In the first place even the most aggressive proponents of this alleged loophole must concede that whatever a non-BIAS service is, it needs to be adequately and accurately described and marketed to consumers ahead of time—it is too much background to get into here, but this is because the common and statutory law on common carriage hinge on concepts like the “offer” and “holding out” to the public. A provider that held itself out as offering access to the “Internet,” but with a bunch of fine print, would run afoul of this. By contrast, a provider that sold, for example, a device that only offered mobile access to streaming music would likely be fine, since no consumer would confuse such a service with internet access.

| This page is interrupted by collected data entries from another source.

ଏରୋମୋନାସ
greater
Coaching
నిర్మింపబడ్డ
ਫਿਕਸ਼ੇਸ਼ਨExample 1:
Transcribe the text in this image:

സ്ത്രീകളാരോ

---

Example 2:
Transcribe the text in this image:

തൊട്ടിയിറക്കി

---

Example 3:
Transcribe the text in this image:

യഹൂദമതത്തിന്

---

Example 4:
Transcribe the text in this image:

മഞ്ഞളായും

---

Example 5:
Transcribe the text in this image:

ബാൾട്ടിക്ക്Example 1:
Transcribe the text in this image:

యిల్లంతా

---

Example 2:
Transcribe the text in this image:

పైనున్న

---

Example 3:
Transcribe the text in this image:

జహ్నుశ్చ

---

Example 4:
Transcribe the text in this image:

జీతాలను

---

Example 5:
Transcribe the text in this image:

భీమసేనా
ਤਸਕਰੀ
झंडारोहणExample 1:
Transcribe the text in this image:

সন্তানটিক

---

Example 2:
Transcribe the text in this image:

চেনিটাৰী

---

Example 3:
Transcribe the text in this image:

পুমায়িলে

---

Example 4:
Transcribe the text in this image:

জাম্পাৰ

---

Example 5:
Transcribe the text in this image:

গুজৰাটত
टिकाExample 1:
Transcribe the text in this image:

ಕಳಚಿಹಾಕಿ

(Additionally, regardless of how a service is described, any service that is the functional equivalent of internet access would be subject to the rules—so even if some service was “offered” the right way, if it nevertheless functioned as BIAS, it would be subject to the rules.)

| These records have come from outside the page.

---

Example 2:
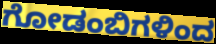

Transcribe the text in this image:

ಗೋಡಂಬಿಗಳಿಂದ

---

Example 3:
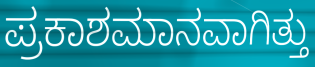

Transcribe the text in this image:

ಪ್ರಕಾಶಮಾನವಾಗಿತ್ತು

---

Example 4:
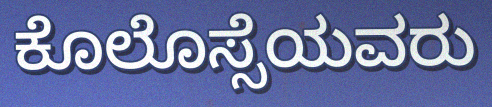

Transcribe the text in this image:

ಕೊಲೊಸ್ಸೆಯವರು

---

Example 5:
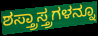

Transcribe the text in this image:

ಶಸ್ತ್ರಾಸ್ತ್ರಗಳನ್ನೂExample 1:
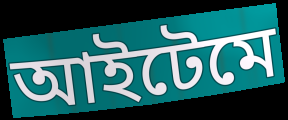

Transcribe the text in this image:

আইটেমে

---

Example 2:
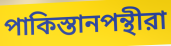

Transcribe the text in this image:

পাকিস্তানপন্থীরা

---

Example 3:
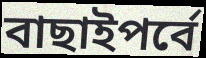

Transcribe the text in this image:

বাছাইপর্বে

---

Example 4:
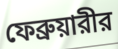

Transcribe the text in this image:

ফেব্রুয়ারীর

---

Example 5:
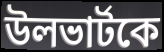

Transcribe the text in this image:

উলভার্টকে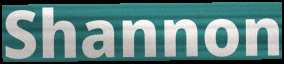
Shannon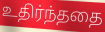
உதிர்ந்ததை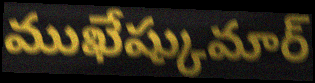
ముఖేష్కుమార్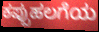
ಕಪ್ಪುಹಲಗೆಯ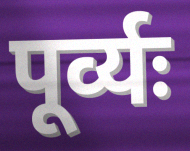
पूर्व्यःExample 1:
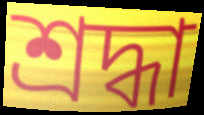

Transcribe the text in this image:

শ্ৰদ্ধা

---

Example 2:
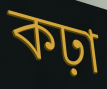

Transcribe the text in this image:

কঢ়া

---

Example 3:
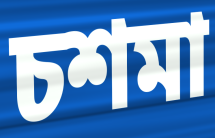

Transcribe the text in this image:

চশমা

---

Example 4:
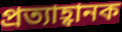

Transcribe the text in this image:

প্ৰত্যাহ্বানক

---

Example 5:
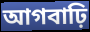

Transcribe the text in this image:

আগবাঢ়ি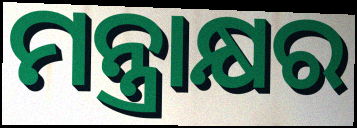
ମନ୍ତ୍ରାକ୍ଷରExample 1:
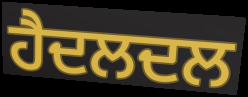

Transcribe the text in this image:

ਹੈਦਲਦਲ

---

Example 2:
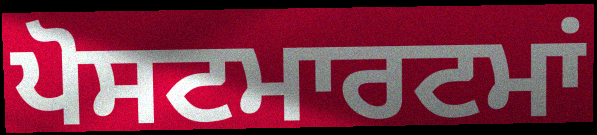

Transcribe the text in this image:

ਪੋਸਟਮਾਰਟਮਾਂ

In a concurring opinion denying a rehearing of the Order, Judges Srinivasan and Tatel offer two hypotheticals: One, an ISP offering only access to “family friendly” content, and two, an ISP offering access to some other kind of “edited service.” Both of these services, the judges hypothesized, may not be BIAS, and thus not subject to the rules. But, they add, “There is no need in this case to scrutinize the exact manner in which a broadband provider could render the FCC’s Order inapplicable by advertising to consumers that it offers an edited service rather than an unfiltered pathway,” because they view such offerings as unlikely, first because they would fail in the marketplace, and second because then such services might become liable for their users’ actions or for the internet content they choose to allow access to. Given the monopoly position of many broadband providers I wish I could share the judges’ feeling that services that may not be what consumers prefer would inevitably fail in the marketplace—but Public Knowledge has long observed that actively engaging in editing what content users can access online may be enough to make ISPs liable for that content. This is one of the fundamental policy rationales for common carriage. (And, of course, nothing stops ISPs from offering to their customers the ability to control internet content, even at the network level. For example an ISP that gives its users the option to block adult content does not violate the rules. User-initiated control is encouraged by the Order!)

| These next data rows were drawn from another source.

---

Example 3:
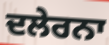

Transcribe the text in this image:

ਦਲੇਰਨਾ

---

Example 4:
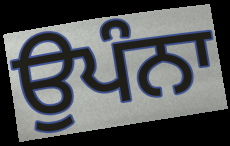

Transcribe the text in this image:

ਉਪੰਨਾ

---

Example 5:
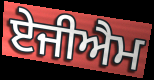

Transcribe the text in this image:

ਏਜੀਐਮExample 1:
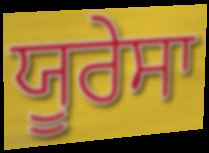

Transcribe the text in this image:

ਯੂਰੇਸਾ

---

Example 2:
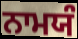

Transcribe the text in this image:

ਨਾਮਯੰ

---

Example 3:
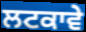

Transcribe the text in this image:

ਲਟਕਾਵੇ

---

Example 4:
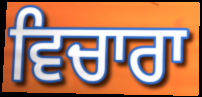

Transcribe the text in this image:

ਵਿਚਾਰਾ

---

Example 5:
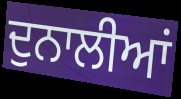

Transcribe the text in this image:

ਦੁਨਾਲੀਆਂ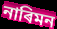
নাৰিমনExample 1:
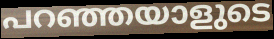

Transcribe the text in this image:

പറഞ്ഞയാളുടെ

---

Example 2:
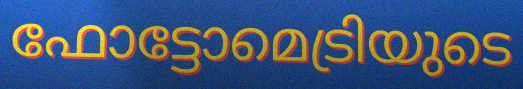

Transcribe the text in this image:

ഫോട്ടോമെട്രിയുടെ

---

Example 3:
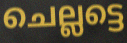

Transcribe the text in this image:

ചെല്ലട്ടെ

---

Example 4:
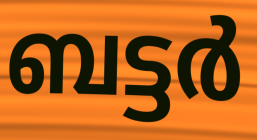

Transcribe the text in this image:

ബട്ടർ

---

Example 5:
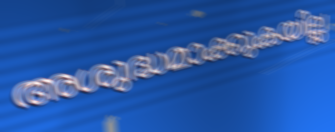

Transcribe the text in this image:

അശുദ്ധമാക്കുകയില്ല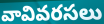
వావివరసలు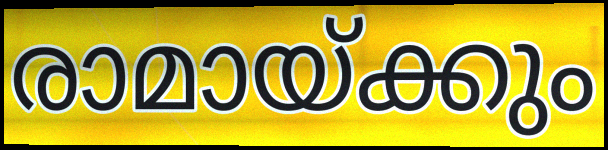
രാമായ്ക്കുംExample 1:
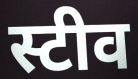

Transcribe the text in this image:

स्टीव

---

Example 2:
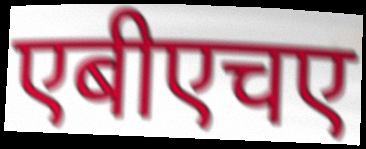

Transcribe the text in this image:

एबीएचए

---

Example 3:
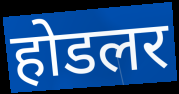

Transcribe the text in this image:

Beyond that, though, it’s hard to analyze whether a given service is or is not BIAS without a lot of specific details. Do the services still offer access to “substantially all” of the internet? Then they’re still BIAS. Do they substitute for internet access? Then they’re functional equivalents, and still BIAS. Whatever these hypothetical services might look like, it’s not “internet access” as we know it—which is fine, since the Open Internet rules were never meant to prevent ISPs from experimenting with offering new kinds of non-BIAS services. At most we can say that a service that tried to offer to consumers the ability to access just Wikipedia, Club Penguin, and DirecTV Now might be able to—but this is quite far from an ISP being able to *block* DirecTV Now with impunity.
It is of course somewhat surreal to be having this debate when the current FCC appears hell-bent on eliminating the net neutrality protections Public Knowledge and so many other advocates and consumers have fought for for years. Nevertheless it is worth remembering that the current rules are very good and worth fighting to protect.